WHAT does one feel, and what can one write, when a great doctor and a gentleman — also a friend and a benefactor — passes on? A sense of numbness descends. BK Sharma, whom we lost just three days back, was no ordinary doctor, and no ordinary human being. But there it is: he is now ‘from our vain plaudits fled’, having battled death and nothingness, head-on, with grace and courage for as long as he could. ‘He was gone from sight’, as the Nobel Laureate, Seamus Heaney, wrote once, when a close friend of his, whom and whose talent as a fellow-poet, he greatly admired, died. ‘That much I could see …/No god had galloped/His thunder chariot, no hurricane/had swept the hill. Call me mad, if you like,/ Or gullible, but that man surely went/In step with a guide he trusted down to where/ Light has gone out but the door stands open.’ This just about sums up what goes through one’s head as one contemplates a loss as desperate as this.
BK Sharma’s colleagues and juniors should be able to record and tell much more than I possibly can; what he was like as a gifted medical student at Amritsar, coming from a little town in the Jammu region, or how he steadily rose not only to the position of Professor and Head of the Department of Internal Medicine at the Post Graduate Institute of Medical Education and Research (PGI) at Chandigarh, but also to become the Director of this great institution, and win the prestigious BC Roy award. As a doctor, his diagnosis was clear, his opinion firm but not unbending, and his interest in the patient truly genuine, for he kept following his progress up. A quintessential teacher, he gave of his knowledge freely and generously to his juniors. If he spoke his mind out clearly, it was simply, and exclusively, for the benefit of those who came to be treated. At the highest levels of his profession, his counsel was sought, and his opinion valued. And long after he had retired from the directorship of the PGI, and after half a century of intensive, dedicated work in the profession, he continued being asked to serve on, and chair, selection committees. This, because his judgement could be trusted and his honesty was beyond reproach.

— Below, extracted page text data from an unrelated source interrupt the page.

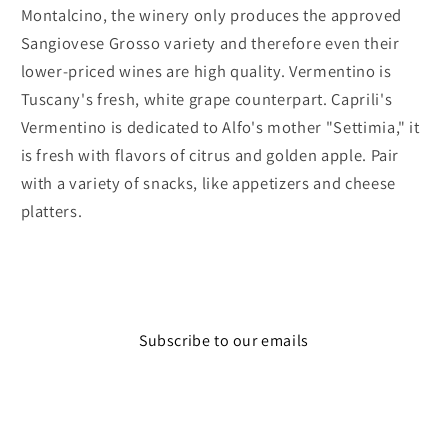
Montalcino, the winery only produces the approved
Sangiovese Grosso variety and therefore even their
lower-priced wines are high quality. Vermentino is
Tuscany's fresh, white grape counterpart. Caprili's
Vermentino is dedicated to Alfo's mother "Settimia," it
is fresh with flavors of citrus and golden apple. Pair
with a variety of snacks, like appetizers and cheese
platters.
Subscribe to our emails
Email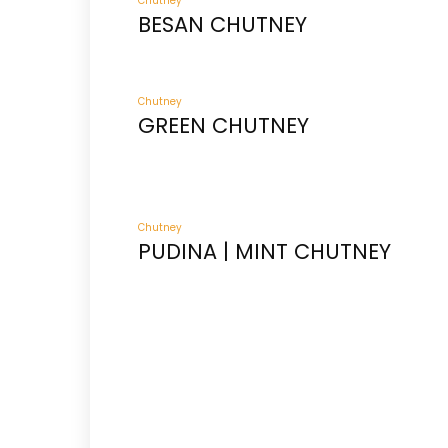
Chutney
BESAN CHUTNEY
Chutney
GREEN CHUTNEY
Chutney
PUDINA | MINT CHUTNEY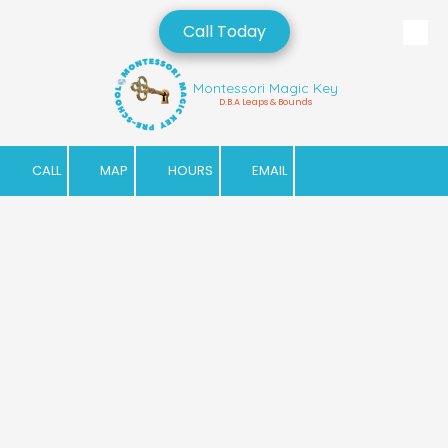
Call Today
Skip to content
Montessori Magic Key
D.B.A Leaps & Bounds
CALL
MAP
HOURS
EMAIL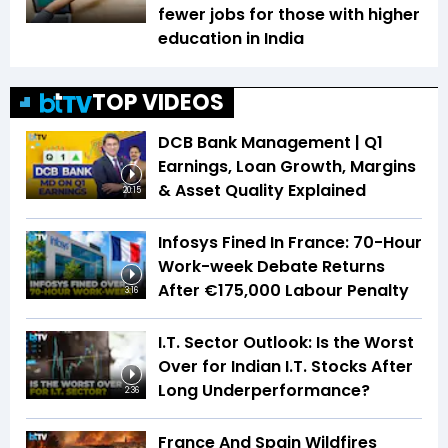
fewer jobs for those with higher
education in India
TOP VIDEOS
DCB Bank Management | Q1
Earnings, Loan Growth, Margins
& Asset Quality Explained
20:15
Infosys Fined In France: 70-Hour
Work-week Debate Returns
After €175,000 Labour Penalty
3:16
I.T. Sector Outlook: Is the Worst
Over for Indian I.T. Stocks After
Long Underperformance?
2:36
France And Spain Wildfires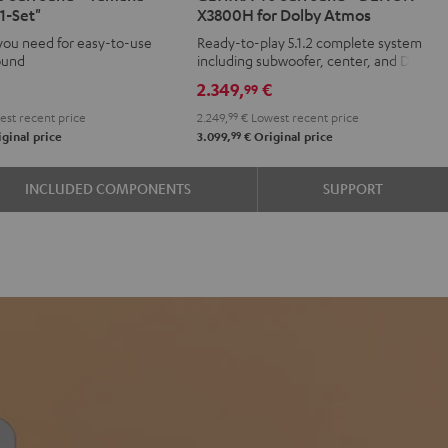
1-Set"
X3800H for Dolby Atmos
d
ound
Surround
Surround
you need for easy-to-use
Ready-to-play 5.1.2 complete system
+
+
ound
including subwoofer, center, and Dolby
aha
DENON
DENON
Atmos speakers
€
2.349,
€
99
X3800H
X3800H
st recent price
2.249,
99
€
Lowest recent price
for
for
99
ginal price
3.099,
€
Original price
Dolby
Dolby
Atmos
Atmos
INCLUDED COMPONENTS
SUPPORT
e
Black
white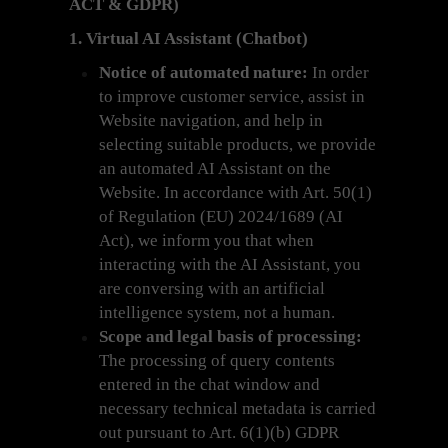
ACT & GDPR)
1. Virtual AI Assistant (Chatbot)
Notice of automated nature:
In order
to improve customer service, assist in
Website navigation, and help in
selecting suitable products, we provide
an automated AI Assistant on the
Website. In accordance with Art. 50(1)
of Regulation (EU) 2024/1689 (AI
Act), we inform you that when
interacting with the AI Assistant, you
are conversing with an artificial
intelligence system, not a human.
Scope and legal basis of processing:
The processing of query contents
entered in the chat window and
necessary technical metadata is carried
out pursuant to Art. 6(1)(b) GDPR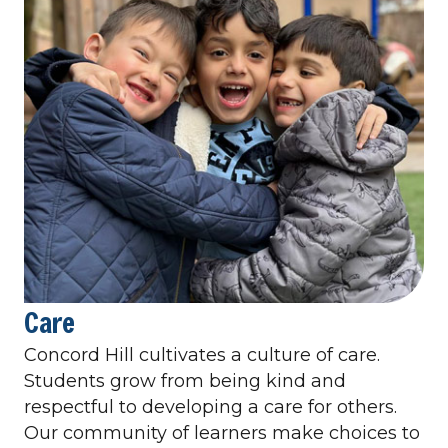
Care
Concord Hill cultivates a culture of care.
Students grow from being kind and
respectful to developing a care for others.
Our community of learners make choices to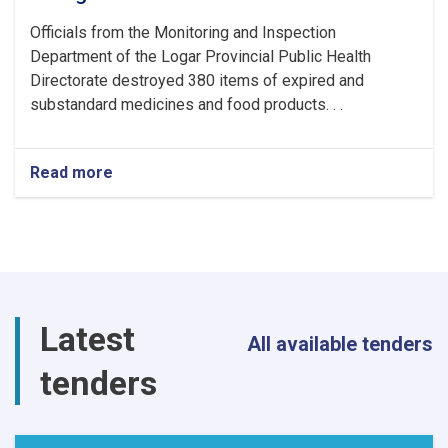
Officials from the Monitoring and Inspection
Department of the Logar Provincial Public Health
Directorate destroyed 380 items of expired and
substandard medicines and food products. . .
Read more
about
380
Items
of
Expired
and
Substandard
Medicines
Latest
and
All available tenders
Food
tenders
Products
Destroyed
in
Logar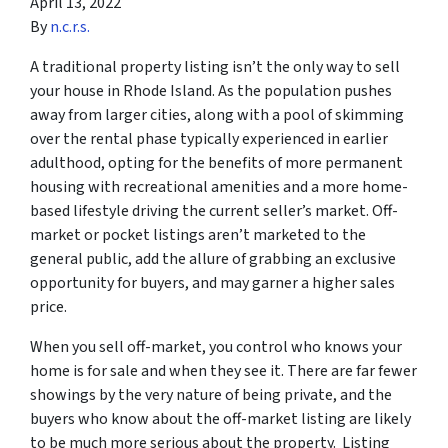
April 13, 2022
By
n.c.r.s.
A traditional property listing isn’t the only way to sell
your house in Rhode Island. As the population pushes
away from larger cities, along with a pool of skimming
over the rental phase typically experienced in earlier
adulthood, opting for the benefits of more permanent
housing with recreational amenities and a more home-
based lifestyle driving the current seller’s market. Off-
market or pocket listings aren’t marketed to the
general public, add the allure of grabbing an exclusive
opportunity for buyers, and may garner a higher sales
price.
When you sell off-market, you control who knows your
home is for sale and when they see it. There are far fewer
showings by the very nature of being private, and the
buyers who know about the off-market listing are likely
to be much more serious about the property. Listing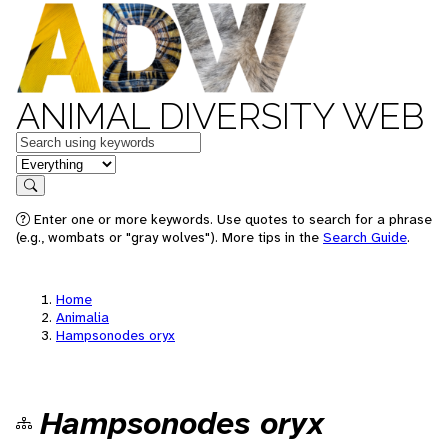
ANIMAL DIVERSITY WEB
Keywords
in feature
Search
Enter one or more keywords. Use quotes to search for a phrase
(e.g., wombats or "gray wolves"). More tips in the
Search Guide
.
Home
Animalia
Hampsonodes oryx
Hampsonodes oryx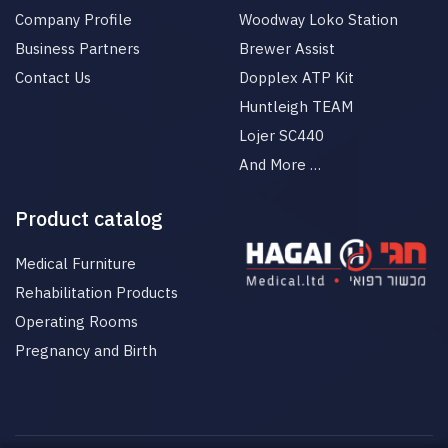
Company Profile
Woodway Loko Station
Business Partners
Brewer Assist
Contact Us
Dopplex ATP Kit
Huntleigh TEAM
Lojer SC440
And More …
Product catalog
Medical Furniture
Rehabilitation Products
Operating Rooms
Pregnancy and Birth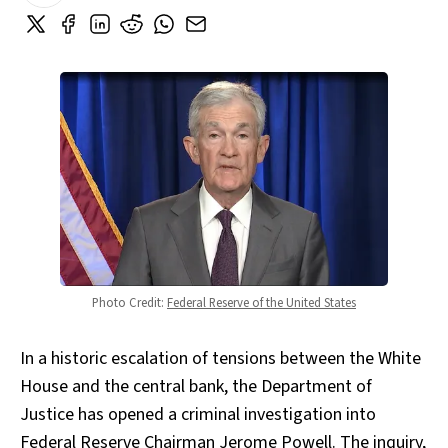
Photo Credit: 
Federal Reserve of the United States
In a historic escalation of tensions between the White
House and the central bank, the Department of
Justice has opened a criminal investigation into
Federal Reserve Chairman Jerome Powell. The inquiry,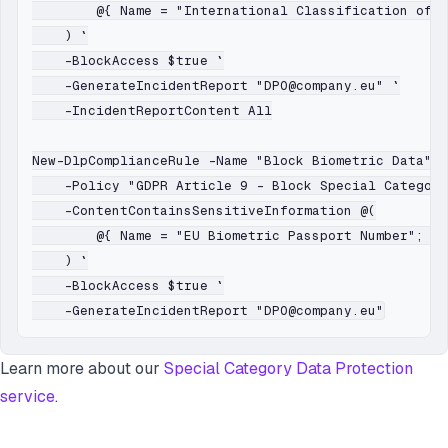
        @{ Name = "International Classification of D
    ) `

    -BlockAccess $true `

    -GenerateIncidentReport "DPO@company.eu" `

    -IncidentReportContent All

New-DlpComplianceRule -Name "Block Biometric Data" `

    -Policy "GDPR Article 9 - Block Special Category
    -ContentContainsSensitiveInformation @(

        @{ Name = "EU Biometric Passport Number"; Mi
    ) `

    -BlockAccess $true `

Learn more about our
Special Category Data Protection
service
.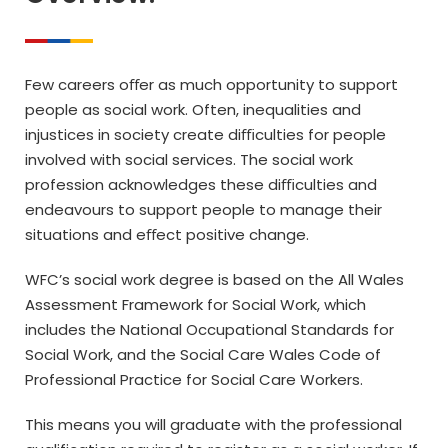
Few careers oﬀer as much opportunity to support
people as social work. Often, inequalities and
injustices in society create diﬃculties for people
involved with social services. The social work
profession acknowledges these diﬃculties and
endeavours to support people to manage their
situations and eﬀect positive change.
WFC’s social work degree is based on the All Wales
Assessment Framework for Social Work, which
includes the National Occupational Standards for
Social Work, and the Social Care Wales Code of
Professional Practice for Social Care Workers.
This means you will graduate with the professional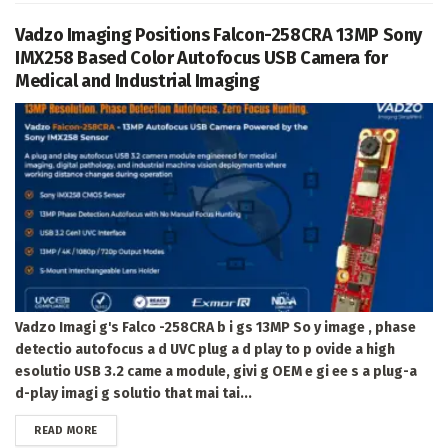
Vadzo Imaging Positions Falcon-258CRA 13MP Sony
IMX258 Based Color Autofocus USB Camera for
Medical and Industrial Imaging
Vadzo Imagi g's Falco -258CRA b i gs 13MP So y image , phase
detectio autofocus a d UVC plug a d play to p ovide a high
esolutio USB 3.2 came a module, givi g OEM e gi ee s a plug-a
d-play imagi g solutio that mai tai...
DETAILS
READ MORE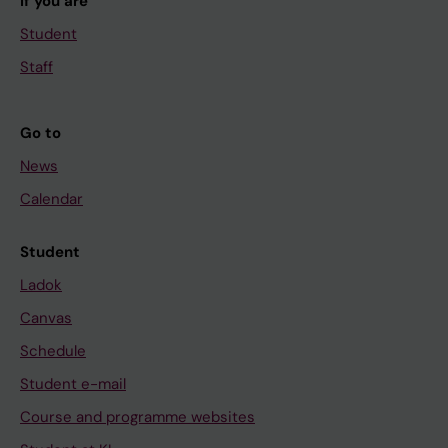
If you are
Student
Staff
Go to
News
Calendar
Student
Ladok
Canvas
Schedule
Student e-mail
Course and programme websites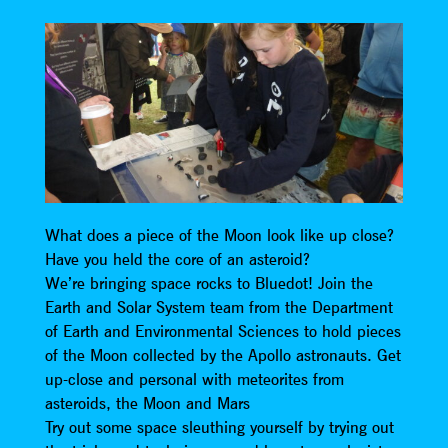
What does a piece of the Moon look like up close?
Have you held the core of an asteroid?
We’re bringing space rocks to Bluedot! Join the
Earth and Solar System team from the Department
of Earth and Environmental Sciences to hold pieces
of the Moon collected by the Apollo astronauts. Get
up-close and personal with meteorites from
asteroids, the Moon and Mars
Try out some space sleuthing yourself by trying out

Again, it is his family members — above all his wife, Dr Saroj Sharma, a brilliant teacher and researcher in her own right, whom he married more than five decades ago — who can tell far more than I ever can of the warm, intimate details of his life. The manner in which he dealt with the occasional reverse that came his way, the clear-sightedness with which he managed the affairs of the family, stood out even in the eyes of a complete outsider. But nothing went to his head. I was always struck by the humility, and the humaneness, of BK Sharma. As you entered his consulting office in the CMC — founded by his great mentor, Dr PN Chhutani, who had persuaded him to join the institution after his retirement — you saw, just above his desk, pinned photographs of three of his teachers: Dr Chhutani, Dr KL Wig, and Dr RP Malhotra, at which he would gaze from time to time, eyes filled with respect, as if to thank them and seek their approval for what he was doing. Of how many highly decorated doctors can you say this?